尚不及惊异,齐卡洛听曹禹以一种出人意料地动听的声音道:“你这胡蛮,终于说真话了!”
静默的军帐内,只闻一阵衣帛破碎的撕裂声,齐卡洛顿感股间凉飕飕的。他伸出大手向下一摸,整个浑圆的屁股已露在外面。未等齐卡洛反应,曹禹猛地大掌扫过,打得他屁股哇哇生疼。“哎哟哟,别打了。是老子的错,老子口是心非,老子想了那下流事。”齐卡洛讨饶道。
曹禹停了下来。齐卡洛捂住屁股,凝望曹禹,不好意思地说:“老子是有那意思。不过,老子真的没把你当做那种人,老子其实对你很敬畏,还有点……有点怕你。但,虽然老子怕你,又想亲近你,你一对老子好,老子心里就特别高兴。可是,老子最近一靠近你,老子那活儿又不知怎么的就是和老子过不去。老子怕你看不起老子,怕你觉得老子说对你好,是心怀不轨别有所图,怕你以为老子是在骗你……”

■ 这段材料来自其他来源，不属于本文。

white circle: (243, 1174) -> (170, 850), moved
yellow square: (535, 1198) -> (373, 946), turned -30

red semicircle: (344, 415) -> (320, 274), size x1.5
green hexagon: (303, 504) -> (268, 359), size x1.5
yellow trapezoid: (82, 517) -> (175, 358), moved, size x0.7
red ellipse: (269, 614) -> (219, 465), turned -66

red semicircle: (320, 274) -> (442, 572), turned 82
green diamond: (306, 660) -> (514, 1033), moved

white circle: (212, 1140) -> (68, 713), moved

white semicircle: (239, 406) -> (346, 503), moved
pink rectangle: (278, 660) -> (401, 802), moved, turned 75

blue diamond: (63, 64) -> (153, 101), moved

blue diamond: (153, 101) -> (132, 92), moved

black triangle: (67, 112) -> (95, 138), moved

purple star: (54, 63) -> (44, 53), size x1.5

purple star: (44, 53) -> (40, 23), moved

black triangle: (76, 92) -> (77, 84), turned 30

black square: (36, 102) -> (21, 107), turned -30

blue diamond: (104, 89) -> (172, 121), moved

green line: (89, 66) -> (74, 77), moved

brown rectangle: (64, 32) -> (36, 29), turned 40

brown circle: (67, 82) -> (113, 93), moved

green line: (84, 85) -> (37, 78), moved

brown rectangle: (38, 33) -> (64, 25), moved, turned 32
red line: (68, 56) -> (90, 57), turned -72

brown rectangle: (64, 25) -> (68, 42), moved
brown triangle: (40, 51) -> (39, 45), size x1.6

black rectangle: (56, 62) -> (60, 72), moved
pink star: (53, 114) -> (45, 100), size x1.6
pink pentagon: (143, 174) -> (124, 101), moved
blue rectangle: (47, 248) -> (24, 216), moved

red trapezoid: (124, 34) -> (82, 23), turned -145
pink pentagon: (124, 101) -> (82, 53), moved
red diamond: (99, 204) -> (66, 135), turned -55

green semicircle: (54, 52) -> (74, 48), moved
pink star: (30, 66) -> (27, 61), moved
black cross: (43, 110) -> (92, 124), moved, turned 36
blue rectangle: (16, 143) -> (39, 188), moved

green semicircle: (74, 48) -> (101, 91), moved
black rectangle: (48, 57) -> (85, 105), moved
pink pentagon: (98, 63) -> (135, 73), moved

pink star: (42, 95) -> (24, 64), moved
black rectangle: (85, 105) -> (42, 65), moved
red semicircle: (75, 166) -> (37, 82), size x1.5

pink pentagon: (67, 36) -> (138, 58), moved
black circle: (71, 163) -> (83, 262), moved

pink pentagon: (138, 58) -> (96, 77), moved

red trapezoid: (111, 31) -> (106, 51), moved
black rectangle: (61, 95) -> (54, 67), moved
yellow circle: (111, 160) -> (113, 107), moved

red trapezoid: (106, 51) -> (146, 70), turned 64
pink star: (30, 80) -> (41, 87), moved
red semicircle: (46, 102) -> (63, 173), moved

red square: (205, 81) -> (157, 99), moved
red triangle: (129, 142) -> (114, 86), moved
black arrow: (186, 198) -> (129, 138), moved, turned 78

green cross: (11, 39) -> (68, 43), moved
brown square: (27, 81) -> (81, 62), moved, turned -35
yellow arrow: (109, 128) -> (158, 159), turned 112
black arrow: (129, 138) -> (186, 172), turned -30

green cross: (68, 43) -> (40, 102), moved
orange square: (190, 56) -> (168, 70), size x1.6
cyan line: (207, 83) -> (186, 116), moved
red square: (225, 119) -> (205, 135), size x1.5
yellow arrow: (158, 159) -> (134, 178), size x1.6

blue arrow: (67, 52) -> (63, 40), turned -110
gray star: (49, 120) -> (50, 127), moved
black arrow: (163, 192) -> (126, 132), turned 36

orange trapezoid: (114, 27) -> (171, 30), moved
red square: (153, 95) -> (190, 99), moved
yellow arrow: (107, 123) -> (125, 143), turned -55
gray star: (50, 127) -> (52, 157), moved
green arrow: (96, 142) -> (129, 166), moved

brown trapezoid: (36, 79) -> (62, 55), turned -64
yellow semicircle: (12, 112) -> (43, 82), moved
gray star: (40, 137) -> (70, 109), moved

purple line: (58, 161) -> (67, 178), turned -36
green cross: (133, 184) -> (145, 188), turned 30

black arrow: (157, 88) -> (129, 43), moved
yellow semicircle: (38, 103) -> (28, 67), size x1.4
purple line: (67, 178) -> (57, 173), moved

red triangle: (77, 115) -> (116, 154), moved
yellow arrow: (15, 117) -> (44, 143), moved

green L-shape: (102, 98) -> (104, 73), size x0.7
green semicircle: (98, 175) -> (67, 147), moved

曹禹侧首虚望着帐篷上神秘的图腾,许久,问道:“齐卡洛,你有多久没行过那事了?”
齐卡洛错愕,他思索片刻,好面子地没说自己从未与人行过那事,只道:“大约……大约两年多……”过了一会儿,他问曹禹:“你,你有多久没做那事?”
“约是半年,”曹禹浅淡地说,“自去年北上来到辰阳,便再也没想过这事。”
齐卡洛仔细地观察着他的表情,试探地问:“那……那你要不要和老子……和老子……试试……”
曹禹闻言,突然出声笑道:“试什么?怎么试?”
齐卡洛目光闪闪,回到:“就是试试做……做那事!老子也不知道怎么做,老子从来没跟个带把儿的搞过那个。老子以前一直觉得和个爷们搞那事恶心,可现在老子好像不那么觉得了。老子挺想和你……”
曹禹终于转向他。
齐卡洛与他对视片刻,过了好一会儿,他涨红着脸说:“老子是没亲自做过,但老子听说过怎么做。营地里这种事老子也知道点儿。你愿不愿意……愿不愿意和老子……”
曹禹不说话,似在犹豫。
齐卡洛大着胆子凑到曹禹嘴边,轻轻碰触他的嘴角。曹禹侧过头,避开了他的亲吻。齐卡洛锲而不舍地又上前舔吻住了他的耳垂。他伸出舌头,起初细细地描绘它的轮廓,一遍又一遍,之后他开始长驱直入地用舌尖探进耳蜗,吮吻他柔然的耳垂。齐卡洛□早已昂扬直挺,他三两下扯去自己身上的衣物,紧紧地贴住曹禹不住地往他身上磨蹭。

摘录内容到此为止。